There are several types of data. They are often generalized into two groups: continuous and categorical.
Continuous data is able to assume any real numerical value and can be defined on a continuous scale. It comprises the numeric and interval types.
- Numeric: whole number or fraction, positive or negative number that allows full arithmetic operations (eg, weight, temperature, price)
- Interval: number that allows ordering, addition and subtraction operations only (eg, salary scale, date, time)
Categorical data takes a finite set of values and does not allow arithmetic operations. The common types of data in this category are listed below.
- Nominal: only takes a limited set of values with no meaningful intrinsic ordering (eg, color, country, profession)
- Ordinal: only takes a limited set of values with a meaningful intrinsic ordering (e.g., size coded as small, medium, or large; product rating; fault severity coded as minor, major, or critical)
- Binary: only takes two values (eg, gender; color coded as bright or dull; time of day coded as day or night)
- Text: free-form text data (e.g., name, address, emails, documents, reviews, social media posts)
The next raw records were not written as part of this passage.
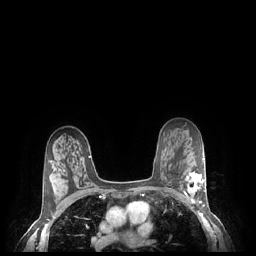
Breast MRI (dynamic contrast-enhanced), one axial slice. Slice 154 of 248 in the series (ordered by position). Dynamic contrast-enhanced series, time point 2 of 7 at this slice position (early post-contrast). 1.5 T. TE 1.9 ms, TR 4.1 ms. 256 × 256 image matrix, field of view 320 × 320 mm. Female patient.
Outlined on this slice (semi-automatic segmentation, software-assisted and operator-edited):
- enhancing-tissue mask used for the functional tumour volume (all voxels passing the contrast-enhancement thresholds inside the analysis volume; usually the tumour): bounding box (x1, y1, x2, y2) in pixels: (185, 171, 206, 204)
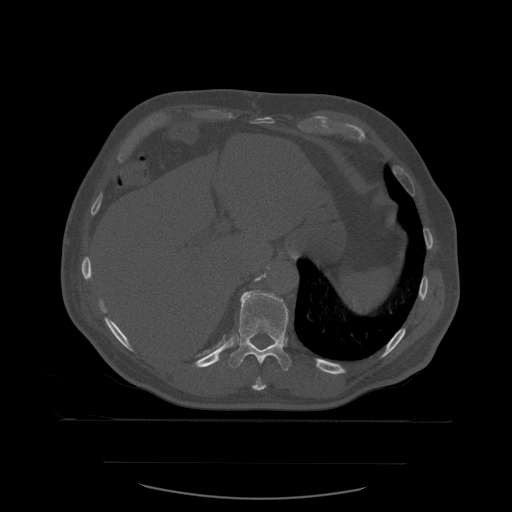
CT including the spine, one axial slice. Position 298 of 590 along the scan axis. Bone window (W 1800 / L 400 HU). 1.25 mm slice thickness. 512 × 512 image matrix. Patient age 71 years. From the clinical record (not read from this slice): primary cancer: lung.
Structures marked on this image (semi-automatically segmented with operator editing):
- T10 vertebra: box from (x=252, y=377) to (x=267, y=391) px
- T11 vertebra: (x=229, y=290)–(x=293, y=371)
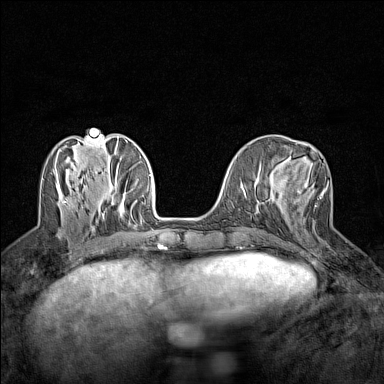
Breast MRI (dynamic contrast-enhanced), one axial slice. Position 53 of 160 along the scan axis. Dynamic contrast-enhanced series, time point 2 of 7 at this slice position (early post-contrast). 1.5 T. TE 1.8 ms, TR 5 ms. 1 mm slice thickness. 384 × 384 image matrix. Female patient.
Annotated regions visible in this slice (semi-automatic segmentation, software-assisted and operator-edited):
- enhancing-tissue mask used for the functional tumour volume (all voxels passing the contrast-enhancement thresholds inside the analysis volume; usually the tumour): bounding box [x1, y1, x2, y2] px = [294, 184, 327, 207]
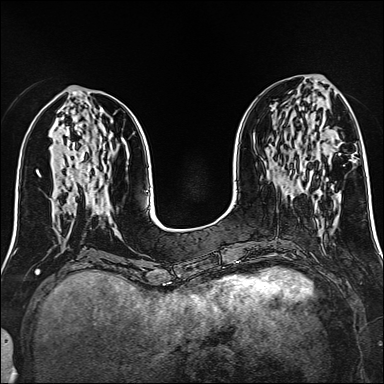
Breast MRI (dynamic contrast-enhanced), one axial slice; slice 57 of 160 in the series (ordered by position); dynamic contrast-enhanced series, time point 2 of 6 at this slice position (early post-contrast); 1.5 T; TE 2.4 ms, TR 5.2 ms; 1 mm slice thickness; 384 × 384 image matrix, field of view 300 × 300 mm. Female patient.
Annotated regions visible in this slice (semi-automatically segmented with operator editing):
- enhancing-tissue mask used for the functional tumour volume (all voxels passing the contrast-enhancement thresholds inside the analysis volume; usually the tumour): box from (x=333, y=145) to (x=336, y=148) px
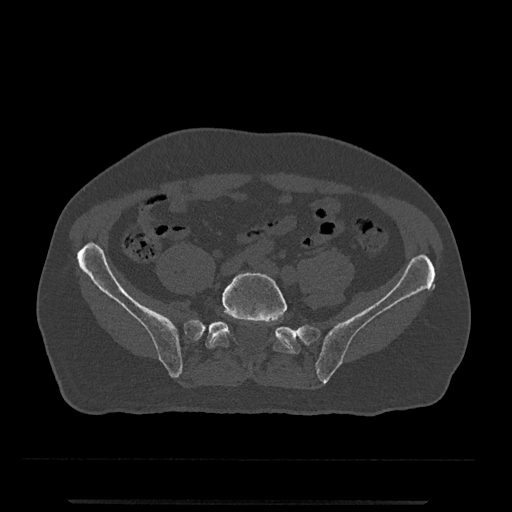
CT including the spine, one axial slice. Reconstruction kernel Br40s/3. 120 kVp. Bone window (W 1800 / L 400 HU). 0.5 mm slice thickness. 512 × 512 image matrix. Male patient, age 63 years. From the clinical record (not read from this slice): primary cancer: prostate.
Annotated regions visible in this slice (semi-automatically segmented with operator editing):
- L5 vertebra: bounding box [x1, y1, x2, y2] px = [209, 272, 292, 366]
- Image data: stored as pixels containing information about color and intensity
- Geospatial data contains location information
- Network data contains data about how items are connected and the strengths and directions of the relationships
Why Understanding Data Types is Important? #
Assigning the correct type to a feature is critical because it determines how the data will be stored and how it will be used by machine learning algorithms. Consider a variable “profession” coded as 1, 2, 3, etc, where 1 = nurse, 2 = engineer, 3 = plumber, etc. If it were to be incorrectly specified as a numeric variable, then machine learning algorithms would calculate its sum, average, standard deviation, and so on, which is obviously meaningless.